# Applying lever theory to foot.

1. Dec 11, 2013

### N Eriksen

So, suppose I want to describe my foot, the ancle joint and my achilles tendon as a lever. I look at my foot as if it was standing on a step of a stair with my heel protruding out into the air, or if i was standing on solid ground, lifting my heels just a millimeter from the ground. Like this:

______L___I
X

Where X is the supporting point, L is my ancle joint and I is the Achilles tendon. I say that the distance from X to L is 2, and the Distance from L to I is 1 (units will not be relevant here).

I suppose that my weight is evenly distributed on both feet. As I am completely stationary, there is no net-torque on my foot.

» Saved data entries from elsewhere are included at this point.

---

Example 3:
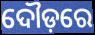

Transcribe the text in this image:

ଦୌଡ଼ରେ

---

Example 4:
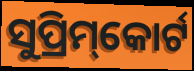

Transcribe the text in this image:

ସୁପ୍ରିମ୍‌କୋର୍ଟ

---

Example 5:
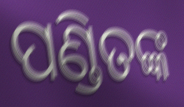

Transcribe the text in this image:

ପଣ୍ଡିତଙ୍କ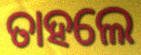
ତାହଲେ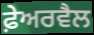
ਫ਼ੇਅਰਵੈਲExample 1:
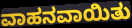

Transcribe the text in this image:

ವಾಹನವಾಯಿತು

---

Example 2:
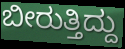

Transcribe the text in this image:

ಬೀರುತ್ತಿದ್ದು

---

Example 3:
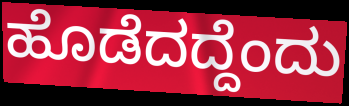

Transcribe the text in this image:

ಹೊಡೆದದ್ದೆಂದು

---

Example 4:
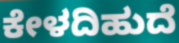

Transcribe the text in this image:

ಕೇಳದಿಹುದೆ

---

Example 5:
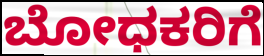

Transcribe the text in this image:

ಬೋಧಕರಿಗೆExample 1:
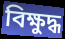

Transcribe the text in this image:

বিক্ষুদ্ধ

Now, as I see it, I can describe the above as a first class lever, like a see-saw. L is the fulcrum, and the force on the point X is Fa= ½*bodymass*g. The lever is 2 long. So, the torque on the lever will be τa = bodymass*g on the left side.

On the right side, I have the same torque τab. However, I have a lever only 1 long, so I get the force on the achilles tendon to be Fb = bodymass*g = 2*Fa.

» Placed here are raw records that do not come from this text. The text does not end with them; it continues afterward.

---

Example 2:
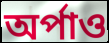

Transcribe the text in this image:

অর্পাও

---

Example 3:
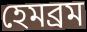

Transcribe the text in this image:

হেমব্রম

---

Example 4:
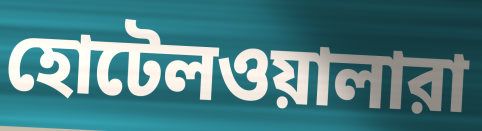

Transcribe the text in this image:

হোটেলওয়ালারা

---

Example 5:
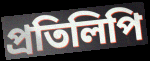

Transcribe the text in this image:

প্রতিলিপিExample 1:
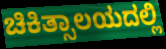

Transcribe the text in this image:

ಚಿಕಿತ್ಸಾಲಯದಲ್ಲಿ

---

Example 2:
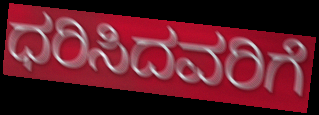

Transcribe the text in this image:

ಧರಿಸಿದವರಿಗೆ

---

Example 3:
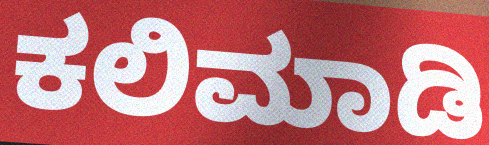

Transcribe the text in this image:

ಕಲಿಮಾಡಿ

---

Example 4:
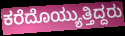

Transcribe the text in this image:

ಕರೆದೊಯ್ಯುತ್ತಿದ್ದರು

However. I see many pages on the internet looking at the case like this:

The fulcrum is the supporting point, X, the joint, L, is the load point, and the effort is on the point I, the achilles tendon. In this way the system is like a 2nd class lever.

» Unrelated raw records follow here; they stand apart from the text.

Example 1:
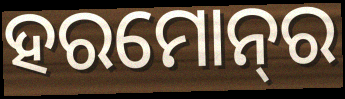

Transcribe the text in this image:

ହରମୋନ୍‍ର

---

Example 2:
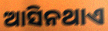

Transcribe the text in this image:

ଆସିନଥାଏ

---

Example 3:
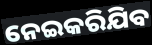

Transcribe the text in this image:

ନେଇକରିଯିବ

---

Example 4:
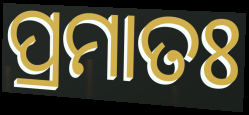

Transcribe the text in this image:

ପ୍ରମାତଃ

I go on to calculate. The Load on the L is Fa=½*bodymass*g. The lever is 2, so the torque from the load of the body on the joint is τa=bodymass*g. The torque must be zero, so I say, looking only at magnitudes of forces and torques:

τab

2*Fa=3*Fb => Fa=3/2Fb

But HEY! Fa is the same in the two cases.

In the first case I got Fb=2Fa
In the second: Fb=2/3Fa

How can this be? What way should I look at this?

Last edited: Dec 11, 2013
2. Dec 11, 2013

### BeBattey

Your Fa is not the same in both cases. In your case you set Fa to be at x, while in the internet's case their Fa is set at L. Your Fb was the same however, but in your set of equations at the end you're showing the relation of Fb between the X and the L forces.

3. Dec 11, 2013

### N Eriksen

Fa is the same. Its half a bodyweight times g. How could it be anything else?

4. Dec 11, 2013

### BeBattey

Imagine your foot is growing lengthwise between L and X as you're standing there. The force on your foot from X would increase as a function of the distance between L and X. Therein lies the concept that forces are wonky when not applied to the center of mass.

5. Dec 11, 2013

### N Eriksen

I honestly don't see how that makes sense. As the distance from L to X increases, the torque increases. The force stays the same. Otherwise I should be spontaneously gaining mass.

6. Dec 11, 2013

### BeBattey

I should have said Fb, the force you apply with your foot.

I'm not sure how to explain it any better, maybe you should try writing it out as a simple rod attached at certain points with forces applied on it with net torque equal to zero. Don't make any assumptions about what the forces are, just Fa, Fb and Fc.

I think the connection to reality is messing you up. No matter what happens you will fall backwards if you don't shift your center of mass forward, and this negates the assumption that the load is applied vertically. You can't pull yourself up and push yourself down at the same time, your weight and your achilles heel would then be able to cause a net force on you if that were true. Astronauts would be able to float back to the spaceship if they were free-floating in space if that were true.

7. Dec 12, 2013

### N Eriksen

Is someone able to give me a better explanation? Have spent some time on this, and it still does not make sense to me. I really want to understand this fully. My original question was also meant to clarify which approach was correct. I have gotten no further in this. At all.